▸ Task
Tally the lines in the entries below that contain the string "CPlaneType", treating case as significant. Give only the number.

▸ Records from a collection
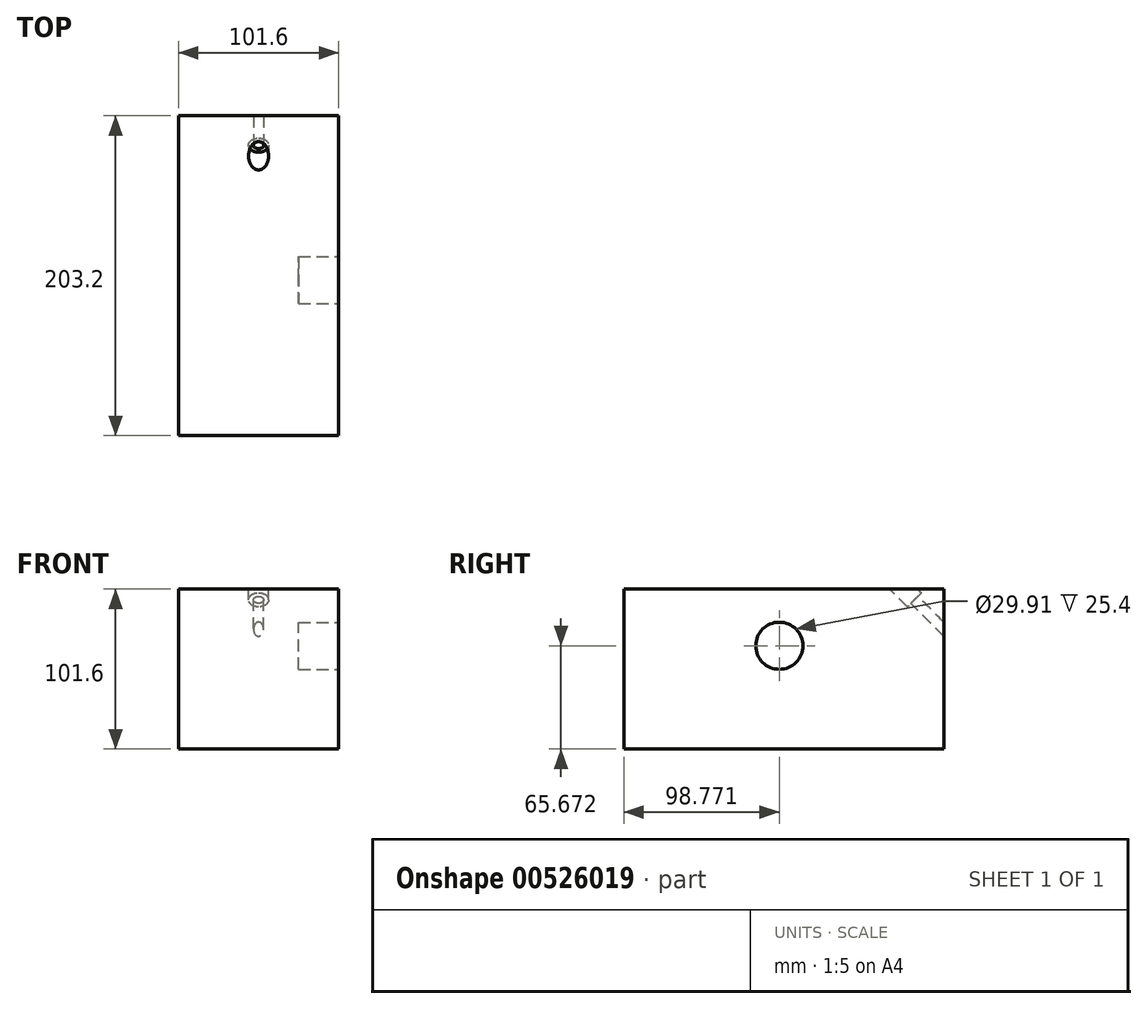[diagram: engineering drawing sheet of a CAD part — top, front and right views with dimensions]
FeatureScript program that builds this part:
annotation { "Feature Type Name" : "Feature", "Feature Type Description" : "" }
export const myFeature = defineFeature(function(context is Context, id is Id, definition is map)
    precondition{}
    {
        {
            var Q0;
            Q0=qCreatedBy(makeId("Front.planeOp"),FACE);
            var sketch = newSketch(context, id + "F0", { "sketchPlane" : qUnion([Q0])});
            skLineSegment(sketch, "E0.bottom", {"start": v(0, 0) * mm, "end": v(101.6, 0) * mm});
            skLineSegment(sketch, "E0.top", {"start": v(0, 101.6) * mm, "end": v(101.6, 101.6) * mm});
            skLineSegment(sketch, "E0.left", {"start": v(0, 0) * mm, "end": v(0, 101.6) * mm});
            skLineSegment(sketch, "E0.right", {"start": v(101.6, 0) * mm, "end": v(101.6, 101.6) * mm});
            skSolve(sketch);
        }
        {
            var Q0;
            Q0 = qSketchRegion(id + "F0", true);
            extrude(context, id + "F1", {"entities" : qUnion([Q0]), "depth" : 203.2 * mm, "offsetDistance" : 25.4 * mm});
        }
        {
            var Q0;
            Q0=makeQuery(id+"F1.opExtrude","SWEPT_FACE",FACE,{"disambiguationData":[OSD([sQuery(id+"F0.wireOp",EDGE,"E0.top")])]});
            var sketch = newSketch(context, id + "F2", { "sketchPlane" : qUnion([Q0])});
            skLineSegment(sketch, "E1", {"start": v(0, -25.4) * mm, "end": v(101.6, -25.4) * mm, "construction": true});
            skSolve(sketch);
        }
        {
            var Q0;
            Q0=sQuery(id+"F2.wireOp",EDGE,"E1");
            cPlane(context, id + "F3", {"entities" : qUnion([Q0]), "cplaneType" : CPlaneType.LINE_ANGLE, "offset" : 25.4 * mm, "angle" : 45 * degree, "oppositeDirection" : true, "width" : 152.4 * mm, "height" : 152.4 * mm});
        }
        {
            var Q0;
            Q0=qCreatedBy(id+"F3.planeOp",FACE);
            var sketch = newSketch(context, id + "F4", { "sketchPlane" : qUnion([Q0])});
            skLineSegment(sketch, "E2.0", {"start": v(0, 53.88) * mm, "end": v(-101.6, 53.88) * mm, "construction": true});
            skCircle(sketch, "E3", {"center": v(-50.8, 53.88) * mm, "radius": 3.18 * mm});
            skCircle(sketch, "E4", {"center": v(-50.8, 53.88) * mm, "radius": 6.35 * mm});
            skSolve(sketch);
        }
        {
            var Q0;
            Q0=makeQuery(id+"F4.imprint","IMPRINT",FACE,{"disambiguationData":[TD([[makeQuery(id+"F4.imprint","IMPRINT",EDGE,{"derivedFrom":sQuery(id+"F4.wireOp",EDGE,"E3")}),1.0]])]});
            extrude(context, id + "F5", {"entities" : qUnion([Q0]), "operationType" : NewBodyOperationType.REMOVE, "endBound" : BoundingType.THROUGH_ALL, "depth" : 25.4 * mm, "offsetDistance" : 25.4 * mm});
        }
        {
            var Q0;
            Q0=makeQuery(id+"F4.imprint","IMPRINT",FACE,{"disambiguationData":[TD([[makeQuery(id+"F4.imprint","IMPRINT",EDGE,{"derivedFrom":sQuery(id+"F4.wireOp",EDGE,"E3")}),1.0]])]});
            var Q1;
            Q1=makeQuery(id+"F4.imprint","IMPRINT",FACE,{"disambiguationData":[TD([[makeQuery(id+"F4.imprint","IMPRINT",EDGE,{"derivedFrom":sQuery(id+"F4.wireOp",EDGE,"E3")}),-1.0]])]});
            extrude(context, id + "F6", {"entities" : qUnion([Q0, Q1]), "operationType" : NewBodyOperationType.REMOVE, "depth" : 9.52 * mm, "offsetDistance" : 25.4 * mm, "hasSecondDirection" : true, "secondDirectionBound" : BoundingType.THROUGH_ALL, "secondDirectionOppositeDirection" : true, "secondDirectionDepth" : 25.4 * mm});
        }
        {
            var Q0;
            {var subQ0=sQuery(id+"F0.wireOp",EDGE,"E0.top");Q0=makeQuery(id+"F2.imprint","IMPRINT",FACE,{"disambiguationData":[TD([[makeQuery(id+"F2.imprint","IMPRINT",EDGE,{"derivedFrom":makeQuery(id+"F1.opExtrude","CAP_EDGE",EDGE,{"disambiguationData":[OSD([subQ0])],"isStart":true})}),-1.0]])]});}
            var Q1;
            Q1=makeQuery(id+"F1.opExtrude","SWEPT_FACE",FACE,{"disambiguationData":[OSD([sQuery(id+"F0.wireOp",EDGE,"E0.bottom")])]});
            cPlane(context, id + "F7", {"entities" : qUnion([Q0, Q1]), "cplaneType" : CPlaneType.MID_PLANE, "offset" : 25.4 * mm, "width" : 152.4 * mm, "height" : 152.4 * mm});
        }
        {
            var Q0;
            Q0=makeQuery(id+"F1.opExtrude","SWEPT_FACE",FACE,{"disambiguationData":[OSD([sQuery(id+"F0.wireOp",EDGE,"E0.right")])]});
            var sketch = newSketch(context, id + "F8", { "sketchPlane" : qUnion([Q0])});
            skCircle(sketch, "E5", {"center": v(-104.43, 65.67) * mm, "radius": 14.96 * mm});
            skSolve(sketch);
        }
        {
            var Q0;
            Q0=makeQuery(id+"F8.imprint","IMPRINT",FACE,{"disambiguationData":[TD([[makeQuery(id+"F8.imprint","IMPRINT",EDGE,{"derivedFrom":sQuery(id+"F8.wireOp",EDGE,"E5")}),1.0]])]});
            extrude(context, id + "F9", {"entities" : qUnion([Q0]), "operationType" : NewBodyOperationType.REMOVE, "oppositeDirection" : true, "depth" : 25.4 * mm, "offsetDistance" : 25.4 * mm});
        }
    });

▸ Answer
2